First check out this site then read the article afterwards

Killed at Their Keyboards
The Marines learn that technology can't solve everything on the urban battlefield.
By David H. Freedman, February 2002 Issue

The enemy landed at night. Crossing the bay by amphibious vehicle and helicopter, the warriors paused at the edge of a sleeping city to check their backpacks, sling their rifles over their shoulders -- and boot up their laptops. It was March 1999, and Oakland, Calif., was under high-tech attack.

The attackers were U.S. Marines, 5,000 of them, carrying out one of a series of exercises designed to see whether computer power could alter the grim algorithm of urban combat. The mission received a fair amount of news coverage, but the Marines' surprising conclusion went virtually unreported. The computer gear, far from shifting the balance in favor of the digitized troops, would have cost lives in an actual battle. "It wasn't an enabler, it was a disabler," says Randy Gangle, a retired Marine colonel who is now with the Marine Corps's Warfighting Laboratory in Quantico, Va.

Collectively known as "Urban Warrior," the exercises were a cautionary tale for any organization expecting computer technology to provide a quick fix for an old problem. Buildings and side streets make easy hiding places for ambushers and snipers -- even for entire tank battalions, as the Yugoslav army demonstrated to the U.S. military in Kosovo. Inner-city obstacles can leave troops cut off from support that might be only a block away. If war is hell, in short, urban combat is a step deeper into the inferno: Culling data from urban engagements that date back as far as World War II, military researchers have found casualty rates that average a hair-raising 30 percent a day during the first several days of fighting.

But the casualties drop precipitously when team commanders can pinpoint the location of both enemy and friendly troops within a range of one block. And what better way to gather and distribute that vital information than with laptop computers on a wireless network?

Almost any other way, it turned out. In the Oakland exercise, network connections were repeatedly severed by the concrete and steel canyons of the city, forcing the laptop-wielding Marines to lose precious time logging in again and again. With laser beams simulating live fire, dozens of troops were "killed" at their keyboards. The data that they managed to enter, moreover, was rife with typos and difficult to decipher on the small, cluttered screens -- which did, however, provide illumination enough to make their users easy targets in the dark. "After two years and millions of dollars," Gangle says, "what did we find? A casualty rate that was 15 percent higher than the historical rate." It would probably have been worse if many of the troops hadn't quickly wised up and stowed their machines.

In their postmortem brainstorming, Gangle and his colleagues perceived a major misfit between the laptops and what the Warfighting Lab terms the "business processes" of urban warfare -- that is, such specialized tactics and skills as clearing a building of enemy troops and avoiding ambushes near alleys. Computers undoubtedly have their uses in such situations, the Marines concluded, but only in the hands of highly trained specialists who direct the flow of information to and from the team. The laptops were simply too distracting for leaders who had to come up with plans on the spot, or for troops trying to scramble for cover.

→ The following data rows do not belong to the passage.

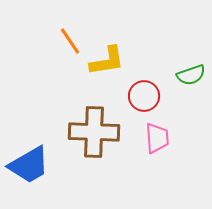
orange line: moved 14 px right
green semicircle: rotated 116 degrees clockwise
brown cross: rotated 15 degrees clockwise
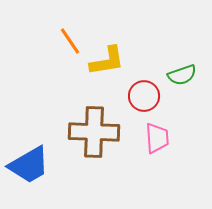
green semicircle: moved 9 px left
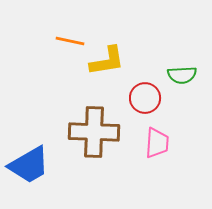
orange line: rotated 44 degrees counterclockwise
green semicircle: rotated 16 degrees clockwise
red circle: moved 1 px right, 2 px down
pink trapezoid: moved 5 px down; rotated 8 degrees clockwise
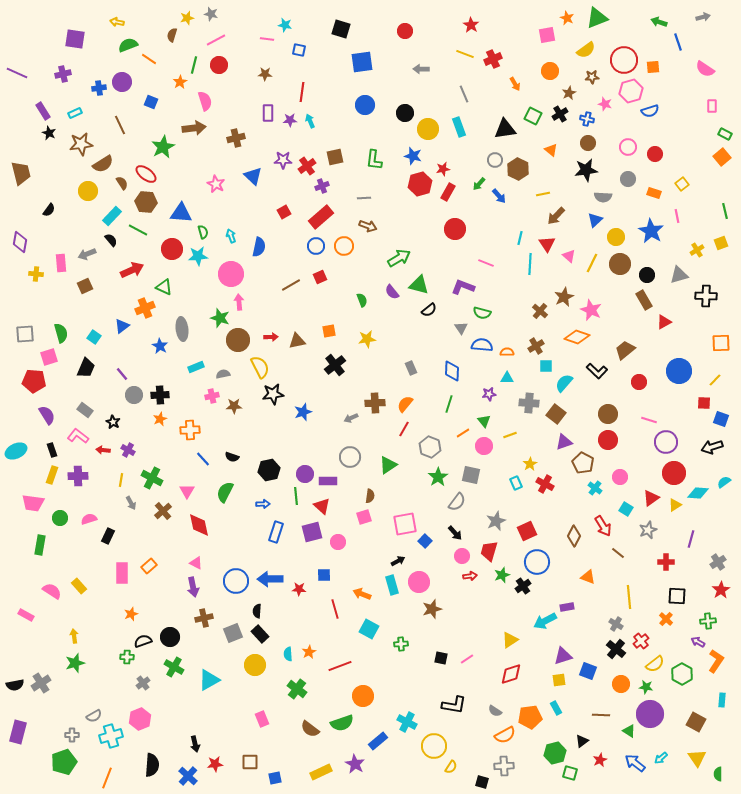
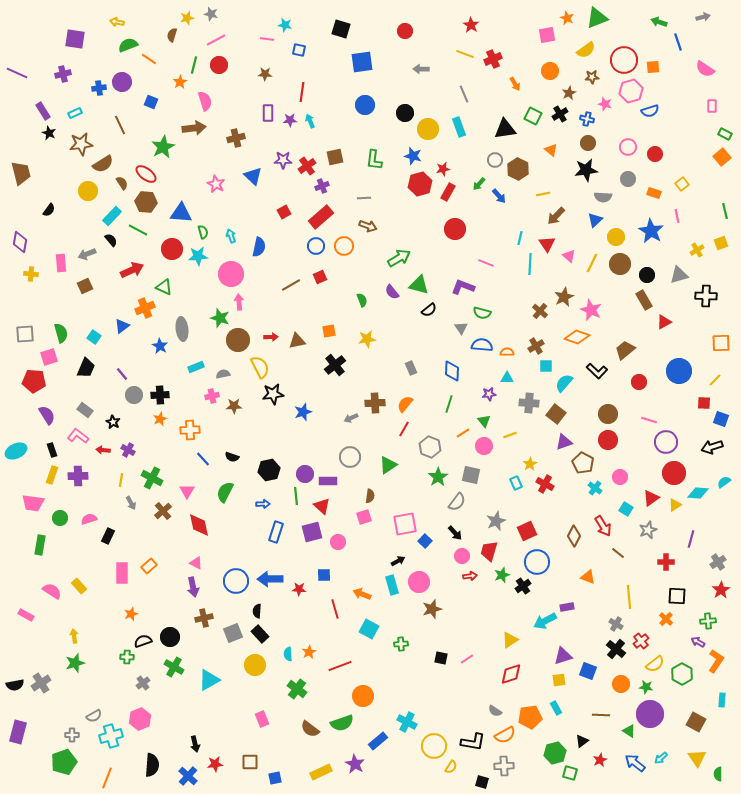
yellow cross at (36, 274): moved 5 px left
black L-shape at (454, 705): moved 19 px right, 37 px down
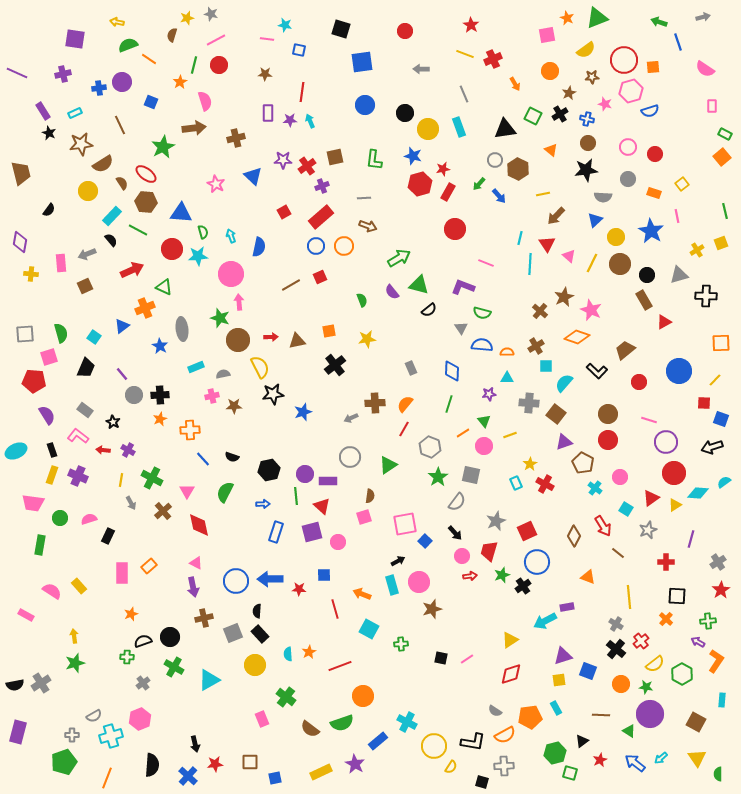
purple cross at (78, 476): rotated 24 degrees clockwise
green cross at (297, 689): moved 11 px left, 8 px down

The exercises were not a total loss, however. They reaffirmed the value of old-fashioned speech and the importance of good radio communications. Appalled by the spotty reception of radios used for voice communications during one of the Urban Warrior experiments, a Marine officer rushed to a nearby Radio Shack and snatched up several cheap Motorola walkie-talkies. They performed so much better than the government-issued models that the Marines wound up buying enough for the entire corps.

If higher-tech gadgets have a place in urban warfare, it might be in finding the enemy. "Up until now," says Carl Bott, a retired Marine lieutenant colonel, "the way you found the enemy in cities was to walk down the street until they shot at you." The Warfighting Lab is developing a condor-size flying drone designed to circle a city block capturing video images and acting as a communications relay. Plans are also afoot for a tiny ground-based robot that could be thrown through a window and sent scurrying around a building under the remote control of the information specialist. In experiments taking place this winter in Chicago and other cities, the lab will test prototypes of video sensors that might someday be fired into a wall or surreptitiously dropped in a city street -- disguised as, say, a Coke can. But the general-issue laptop will stay in the barracks. The road warrior's favorite weapon isn't up to a real war.,36730,FF.html

Maybe it's just me, but I do NOT want our troops to be packing 80 pounds of wireless networking **** in a gun battle.